The D.C. Fire Department says it has some “very  serious concerns” about a letter paramedic Jon Botwin wrote to the D.C. city  council this week–concerns that have to do with patient confidentiality.

In the letter, Botwin reveals a few facts about the  efforts to save the life of a five-month-old girl and discloses some information  about her condition.

The question is–did it cross a line?

Jon Botwin has been taken off the street and told by  the fire department he will have no contact with patients until further  notice.

Instead, the paramedic sat in a room at fire  department headquarters Friday and did nothing.

At issue is an allegation the paramedic may have  disclosed too much information about the little girl he was writing about and  broke what are widely known as HIPAA rules.

Botwin thinks not and a reading of the rules appears  to back him up.

Jon Botwin is a paramedic assigned to Engine 26 on  Rhode Island Avenue Northeast. A week ago Thursday, he along with other EMT’s  and paramedics tried to save the life of five-month-old Zariah Bolden. The first  responders managed to recover a pulse but the little girl died over the  weekend.

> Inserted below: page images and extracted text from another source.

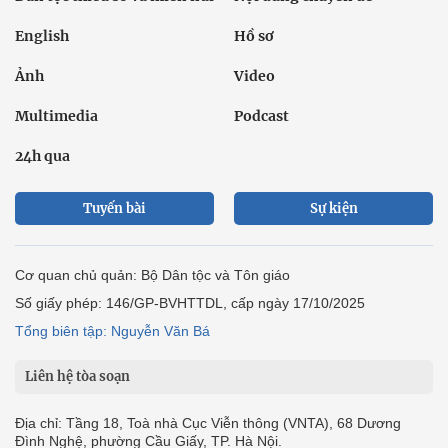
English
Hồ sơ
Ảnh
Video
Multimedia
Podcast
24h qua
Tuyến bài
Sự kiện
Cơ quan chủ quản: Bộ Dân tộc và Tôn giáo
Số giấy phép: 146/GP-BVHTTDL, cấp ngày 17/10/2025
Tổng biên tập: Nguyễn Văn Bá
Liên hệ tòa soạn
Địa chỉ: Tầng 18, Toà nhà Cục Viễn thông (VNTA), 68 Dương
Đình Nghệ, phường Cầu Giấy, TP. Hà Nội.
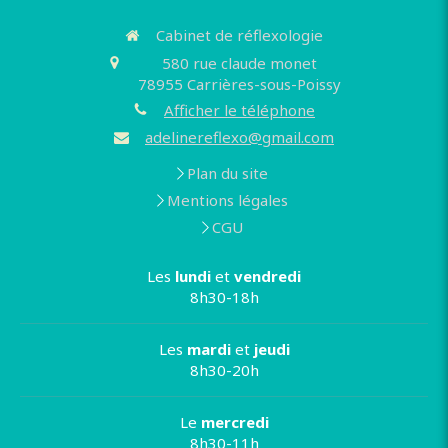
Cabinet de réflexologie
580 rue claude monet
78955
Carrières-sous-Poissy
Afficher le téléphone
adelinereflexo@gmail.com
Plan du site
Mentions légales
CGU
Les
lundi
et
vendredi
8h30-18h
Les
mardi
et
jeudi
8h30-20h
Le
mercredi
8h30-11h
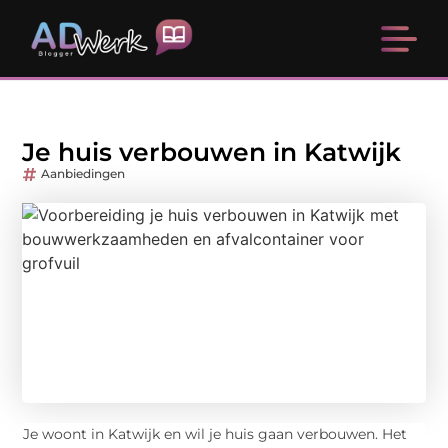
Je huis verbouwen in Katwijk
Aanbiedingen
Je woont in Katwijk en wil je huis gaan verbouwen. Het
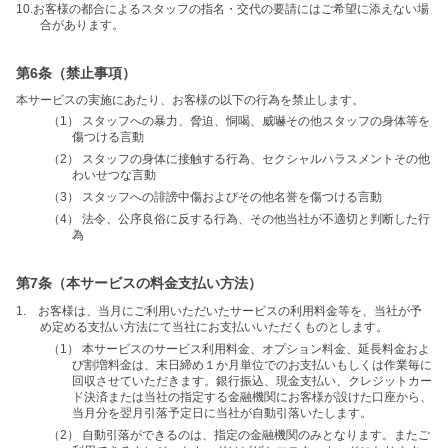
10.お客様の都合によるスタッフの指名・交代の要請にはご希望に添えない場
合があります。
第6条（禁止事項）
本サービスの実施にあたり、お客様の以下の行為を禁止します。
（1） スタッフへの暴力、脅迫、恫喝、威嚇その他スタッフの身体等を
傷つける言動
（2） スタッフの身体に接触する行為、セクシャルハラスメントその他
わいせつな言動
（3） スタッフへの誹謗中傷およびその他名誉を傷つける言動
（4） 法令、公序良俗に反する行為、その他当社が不適切と判断した行
為
第7条（本サービスの料金支払い方法）
1. お客様は、当月にご利用いただいたサービスの利用料金等を、当社が予
め定める支払い方法にて当社にお支払いいただくものとします。
（1） 本サービスのサービス利用料金、オプション料金、延長料金およ
び割増料金は、末日締め１か月単位でのお支払いもしくは作業毎に
回収させていただきます。銀行振込、現金支払い、クレジットカー
ド決済または当社の指定する金融機関にお客様が設けた口座から、
当月分を翌月引落予定日に当社が自動引落いたします。
（2） 自動引落ができるのは、指定の金融機関のみとなります。またご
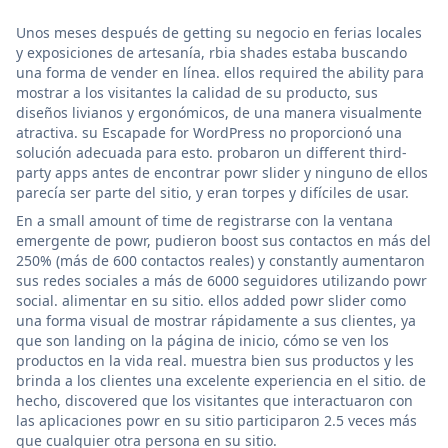
Unos meses después de getting su negocio en ferias locales
y exposiciones de artesanía, rbia shades estaba buscando
una forma de vender en línea. ellos required the ability para
mostrar a los visitantes la calidad de su producto, sus
diseños livianos y ergonómicos, de una manera visualmente
atractiva. su Escapade for WordPress no proporcionó una
solución adecuada para esto. probaron un different third-
party apps antes de encontrar powr slider y ninguno de ellos
parecía ser parte del sitio, y eran torpes y difíciles de usar.
En a small amount of time de registrarse con la ventana
emergente de powr, pudieron boost sus contactos en más del
250% (más de 600 contactos reales) y constantly aumentaron
sus redes sociales a más de 6000 seguidores utilizando powr
social. alimentar en su sitio. ellos added powr slider como
una forma visual de mostrar rápidamente a sus clientes, ya
que son landing on la página de inicio, cómo se ven los
productos en la vida real. muestra bien sus productos y les
brinda a los clientes una excelente experiencia en el sitio. de
hecho, discovered que los visitantes que interactuaron con
las aplicaciones powr en su sitio participaron 2.5 veces más
que cualquier otra persona en su sitio.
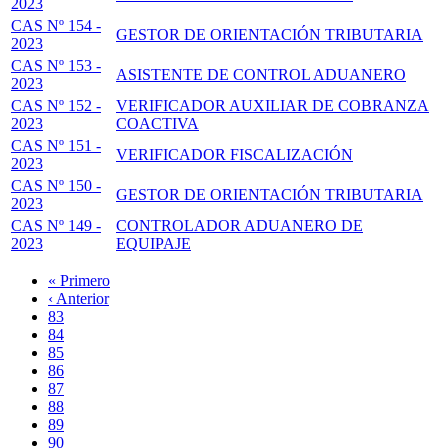
2023
CAS Nº 154 -
GESTOR DE ORIENTACIÓN TRIBUTARIA
2023
CAS Nº 153 -
ASISTENTE DE CONTROL ADUANERO
2023
CAS Nº 152 -
VERIFICADOR AUXILIAR DE COBRANZA
2023
COACTIVA
CAS Nº 151 -
VERIFICADOR FISCALIZACIÓN
2023
CAS Nº 150 -
GESTOR DE ORIENTACIÓN TRIBUTARIA
2023
CAS Nº 149 -
CONTROLADOR ADUANERO DE
2023
EQUIPAJE
Primera
« Primero
página
Página
‹ Anterior
Paginación
anterior
Page
83
Page
84
Page
85
Page
86
Página
87
actual
Page
88
Page
89
Page
90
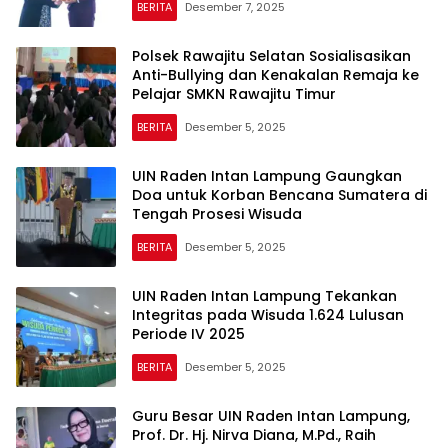
BERITA
Desember 7, 2025
Polsek Rawajitu Selatan Sosialisasikan
Anti-Bullying dan Kenakalan Remaja ke
Pelajar SMKN Rawajitu Timur
BERITA
Desember 5, 2025
UIN Raden Intan Lampung Gaungkan
Doa untuk Korban Bencana Sumatera di
Tengah Prosesi Wisuda
BERITA
Desember 5, 2025
UIN Raden Intan Lampung Tekankan
Integritas pada Wisuda 1.624 Lulusan
Periode IV 2025
BERITA
Desember 5, 2025
Guru Besar UIN Raden Intan Lampung,
Prof. Dr. Hj. Nirva Diana, M.Pd., Raih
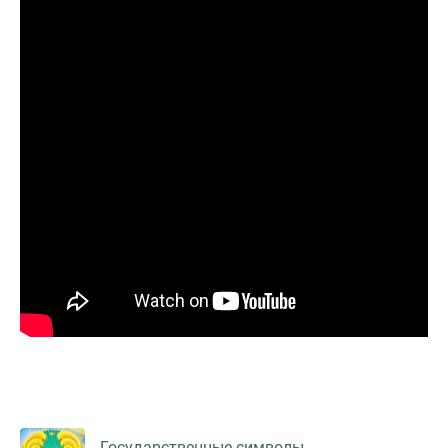
Государственные символы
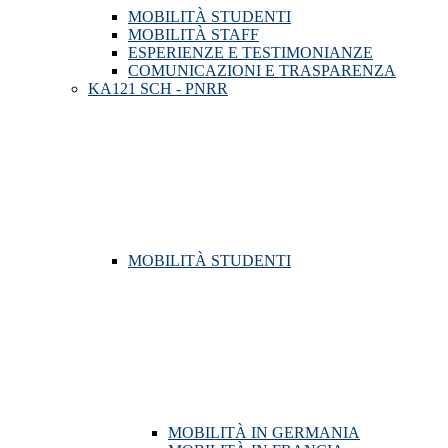
MOBILITÀ STUDENTI
MOBILITÀ STAFF
ESPERIENZE E TESTIMONIANZE
COMUNICAZIONI E TRASPARENZA
KA121 SCH - PNRR
MOBILITÀ STUDENTI
MOBILITÀ IN GERMANIA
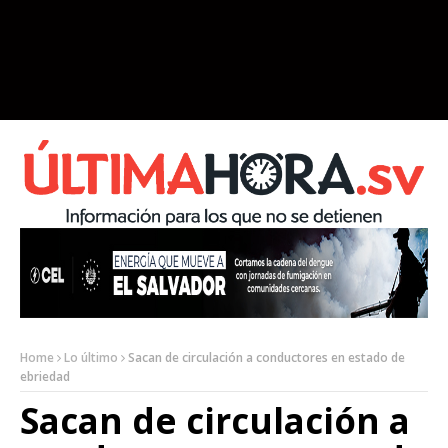
Home
Lo último
Sacan de circulación a conductores en estado de
ebriedad
Sacan de circulación a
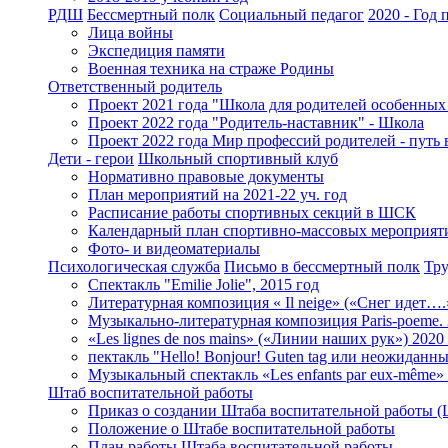
РДШ
Бессмертный полк
Социальный педагог
2020 - Год
Лица войны
Экспедиция памяти
Военная техника на страже Родины
Ответственный родитель
Проект 2021 года "Школа для родителей особенных
Проект 2022 года "Родитель-наставник" - Школа
Проект 2022 года Мир профессий родителей - путь 
Дети - герои
Школьный спортивный клуб
Нормативно правовые документы
План мероприятий на 2021-22 уч. год
Расписание работы спортивных секций в ШСК
Календарный план спортивно-массовых мероприят
Фото- и видеоматериалы
Психологическая служба
Письмо в бессмертный полк
Тру
Спектакль "Emilie Jolie", 2015 год
Литературная композиция « Il neige» («Снег идет….
Музыкально-литературная композиция Paris-poeme. 
«Les lignes de nos mains» («Линии наших рук») 2020 
пектакль "Hello! Bonjour! Guten tag или неожиданны
Музыкальный спектакль «Les enfants par eux-même» /
Штаб воспитательной работы
Приказ о создании Штаба воспитательной работы 
Положение о Штабе воспитательной работы
План работы Штаба воспитательной работы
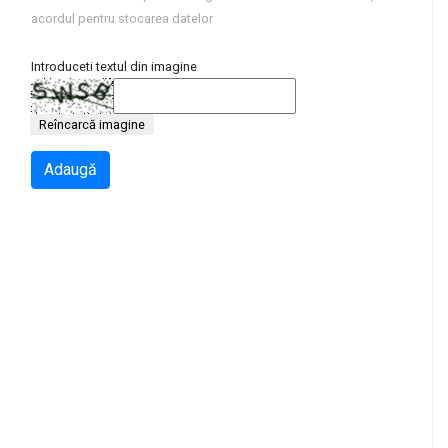
acordul pentru stocarea datelor
Introduceti textul din imagine
Reîncarcă imagine
Adaugă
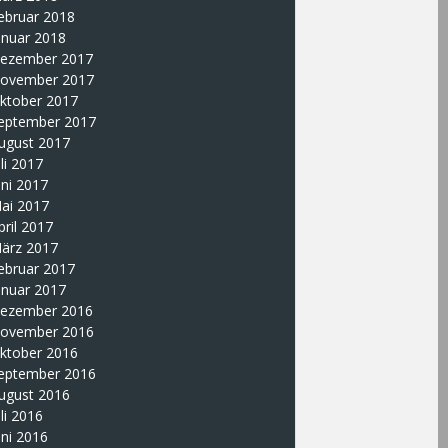
ebruar 2018
anuar 2018
ezember 2017
ovember 2017
ktober 2017
eptember 2017
ugust 2017
uli 2017
uni 2017
ai 2017
pril 2017
ärz 2017
ebruar 2017
anuar 2017
ezember 2016
ovember 2016
ktober 2016
eptember 2016
ugust 2016
uli 2016
uni 2016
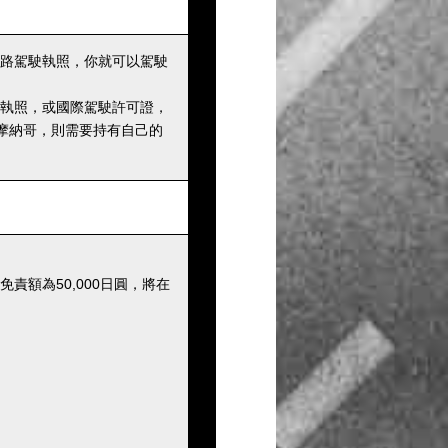
路駕駛執照，你就可以駕駛
執照，或國際駕駛許可證，
摩納哥，則需要持有自己的
額為50,000日圓，將在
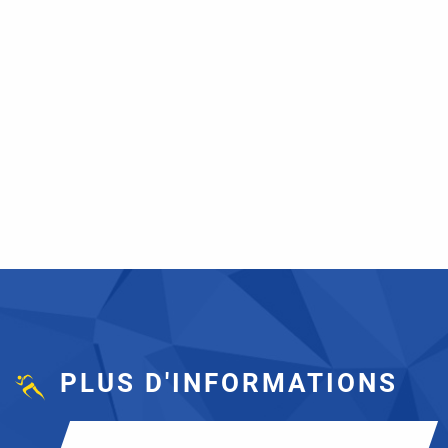
PLUS D'INFORMATIONS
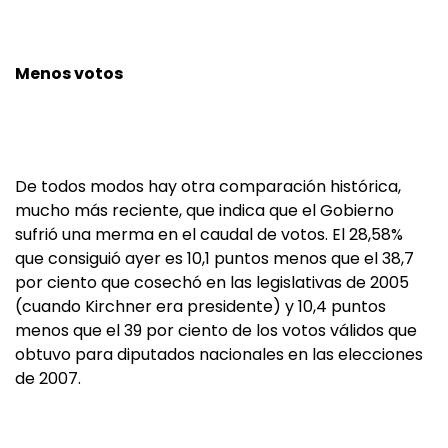
Menos votos
De todos modos hay otra comparación histórica,
mucho más reciente, que indica que el Gobierno
sufrió una merma en el caudal de votos. El 28,58%
que consiguió ayer es 10,1 puntos menos que el 38,7
por ciento que cosechó en las legislativas de 2005
(cuando Kirchner era presidente) y 10,4 puntos
menos que el 39 por ciento de los votos válidos que
obtuvo para diputados nacionales en las elecciones
de 2007.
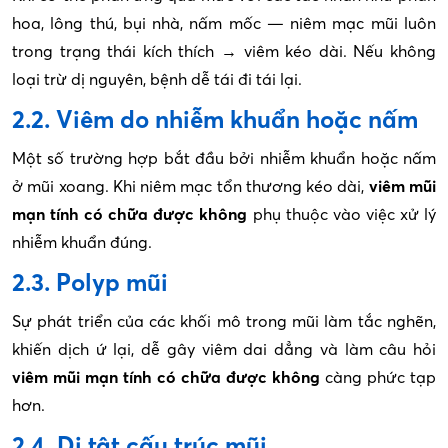
hoa, lông thú, bụi nhà, nấm mốc — niêm mạc mũi luôn
trong trạng thái kích thích → viêm kéo dài. Nếu không
loại trừ dị nguyên, bệnh dễ tái đi tái lại.
2.2. Viêm do nhiễm khuẩn hoặc nấm
Một số trường hợp bắt đầu bởi nhiễm khuẩn hoặc nấm
ở mũi xoang. Khi niêm mạc tổn thương kéo dài,
viêm mũi
mạn tính có chữa được không
phụ thuộc vào việc xử lý
nhiễm khuẩn đúng.
2.3. Polyp mũi
Sự phát triển của các khối mô trong mũi làm tắc nghẽn,
khiến dịch ứ lại, dễ gây viêm dai dẳng và làm câu hỏi
viêm mũi mạn tính có chữa được không
càng phức tạp
hơn.
2.4. Dị tật cấu trúc mũi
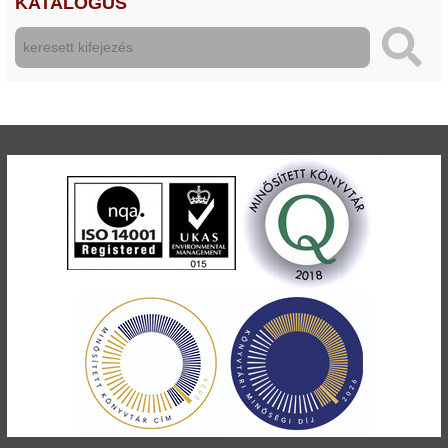
KATALÓGUS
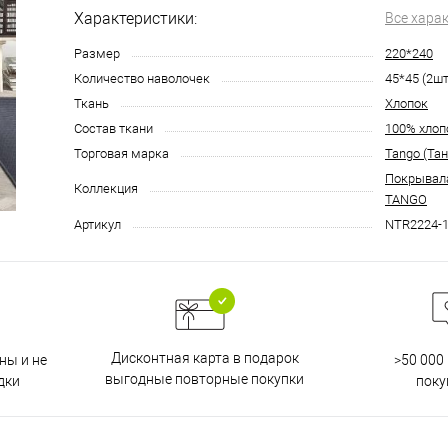
Характеристики:
Все хара
Размер
220*240
Количество наволочек
45*45 (2шт
Ткань
Хлопок
Состав ткани
100% хлоп
Торговая марка
Tango (Тан
Покрывала 
Коллекция
TANGO
Артикул
NTR2224-1
Дисконтная карта в подарок
ны и не
>50 000
выгодные повторные покупки
дки
поку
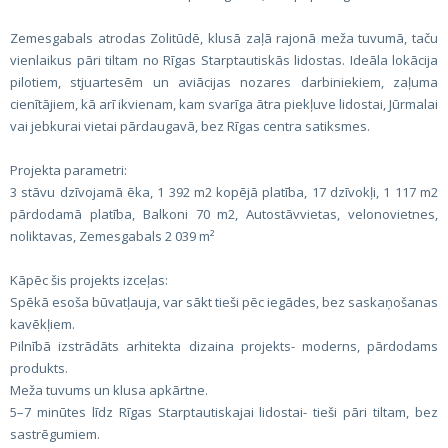
Zemesgabals atrodas Zolitūdē, klusā zaļā rajonā meža tuvumā, taču
vienlaikus pāri tiltam no Rīgas Starptautiskās lidostas. Ideāla lokācija
pilotiem, stjuartesēm un aviācijas nozares darbiniekiem, zaļuma
cienītājiem, kā arī ikvienam, kam svarīga ātra piekļuve lidostai, Jūrmalai
vai jebkurai vietai pārdaugavā, bez Rīgas centra satiksmes.
Projekta parametri:
3 stāvu dzīvojamā ēka, 1 392 m2 kopējā platība, 17 dzīvokļi, 1 117 m2
pārdodamā platība, Balkoni 70 m2, Autostāvvietas, velonovietnes,
noliktavas, Zemesgabals 2 039 m²
Kāpēc šis projekts izceļas:
Spēkā esoša būvatļauja, var sākt tieši pēc iegādes, bez saskaņošanas
kavēkļiem.
Pilnībā izstrādāts arhitekta dizaina projekts- moderns, pārdodams
produkts.
Meža tuvums un klusa apkārtne.
5–7 minūtes līdz Rīgas Starptautiskajai lidostai- tieši pāri tiltam, bez
sastrēgumiem.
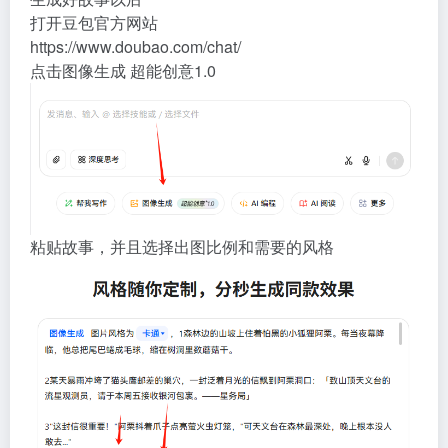
打开豆包官方网站
https://www.doubao.com/chat/
点击图像生成 超能创意1.0
粘贴故事，并且选择出图比例和需要的风格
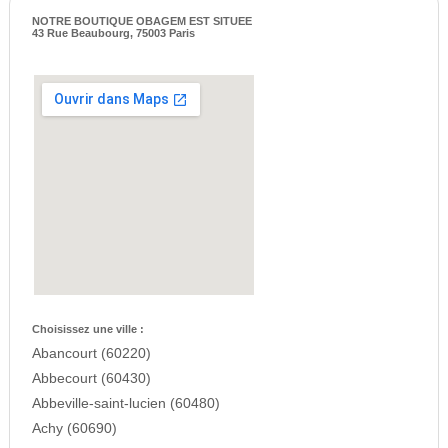
NOTRE BOUTIQUE OBAGEM EST SITUEE
43 Rue Beaubourg, 75003 Paris
Choisissez une ville :
Abancourt (60220)
Abbecourt (60430)
Abbeville-saint-lucien (60480)
Achy (60690)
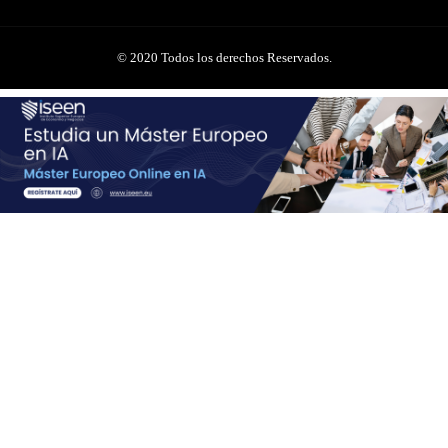
© 2020 Todos los derechos Reservados.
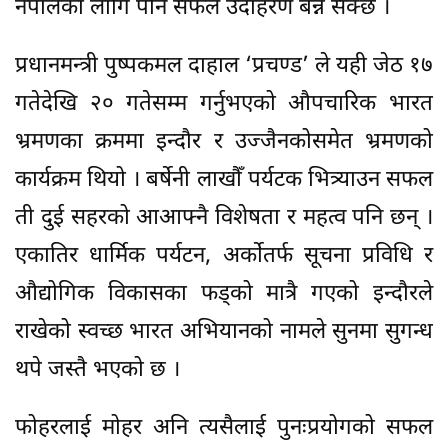
नेपालका लागि पनि सफल उदाहरण बन्न सक्छ ।
प्रधानमन्त्री पुष्पकमल दाहाल ‘प्रचण्ड’ ले यही जेठ १७
गतेदेखि २० गतेसम्म गर्नुभएको औपचारिक भारत
भ्रमणका क्रममा इन्दौर र उज्जैनकोसमेत भ्रमणको
कार्यक्रम थियो । बर्षेनी लाखौँ पर्यटक भित्र्याउन सफल
ती दुई सहरको आआफ्नै विशेषता र महत्व पनि छन् ।
एकातिर धार्मिक पर्यटन, अर्कोतर्फ सूचना प्रविधि र
औद्योगिक विकासका फड्को मात्रै गएको इन्दौरले
राखेको स्वच्छ भारत अभियानको नामले सुनमा सुगन्ध
थपे जस्तै भएको छ ।
फोहरलाई मोहर अनि त्यसैलाई पुनःप्रयोगको सफल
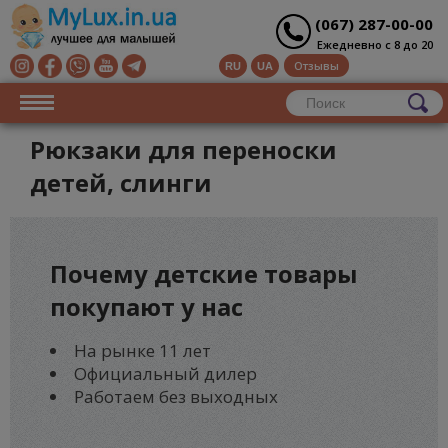
(067) 287-00-00
Ежедневно с 8 до 20
Отзывы
RU
UA
Рюкзаки для переноски
детей, слинги
Почему
детские товары
покупают у нас
На рынке 11 лет
Официальный дилер
Работаем без выходных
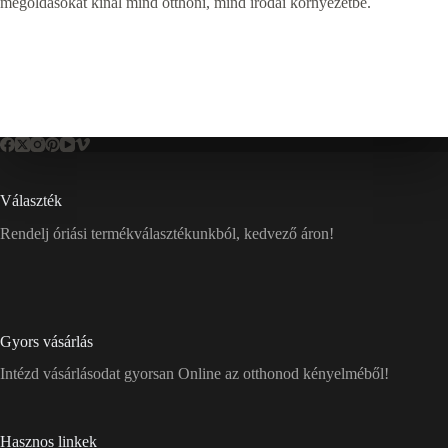
megoldásokat kínál mind otthoni, mind irodai környezetbe.
Választék
Rendelj óriási termékválasztékunkból, kedvező áron!
Gyors vásárlás
Intézd vásárlásodat gyorsan Online az otthonod kényelméből!
Hasznos linkek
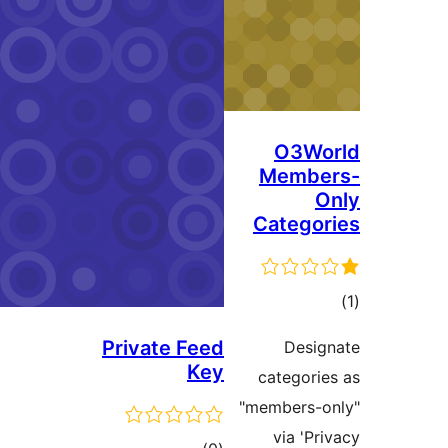
M
Ca
Private Feed
Key
cat
"mem
v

In his letter to the council expressing deep  frustration with what happened that day Botwin tells the lawmakers the girl is  five months old, was in cardiac arrest and later died. He also disclosed the  girl’s father called 911 but he never mentioned names, addresses or other  identifying information.

“From the training I have received through the  department it doesn’t appear to me there was anything in there that was a HIPAA  violation”, said Union second vice president Dabney Hudson.

In fact, as the union points out, anyone listening  to a scanner that day would have heard the exact address, the condition of the  child and her age.

The D.C. police report contains even more  information including the father’s name, the child’s date of birth and the  hospital she was taken to.

In addition, the HIPAA rules seem to validate the paramedic’s dire warning to  the council with this clause: “Covered entities may disclose protected health  information that they believe is necessary to prevent or lessen a serious and  imminent threat to a person or the public, when such disclosure is made to  someone they believe can prevent or lessen the threat”.

What baffles the union is the fire department’s  decision to take Botwin off the street four days after the letter was sent.

“It means that the number of paramedics that we have  to respond on a daily basis is going to dwindle farther down from where we are,  you know we are downgrading several medic units, several engine companies, EMS  supervisors are taken out of service on a daily basis, we are holding paramedics  over, we are not allowing them to go home because we don’t have enough of them”,  said Hudson.

After being notified he was being taken off the  street, Jon Botwin briefly spoke with Fox 5’s Bob Barnard about his  situation.

“Unfortunately at this point I would have to ask the  Fire Chief for permission to continue the interview, it’s just a procedural  process and I would hate it to be construed as giving an interview without  permission”, said Botwin

“But what you wrote in that letter to the city  council is how you feel is that’s right? Asked Barnard.

“That’s correct”.

The fire department says it placed Jon Botwin on a  non-patient contact status after the privacy officer expressed “very serious  concerns. The same officer also contacted council members and asked them not to  share Botwin’s letter with anyone—even though it’s all over the internet.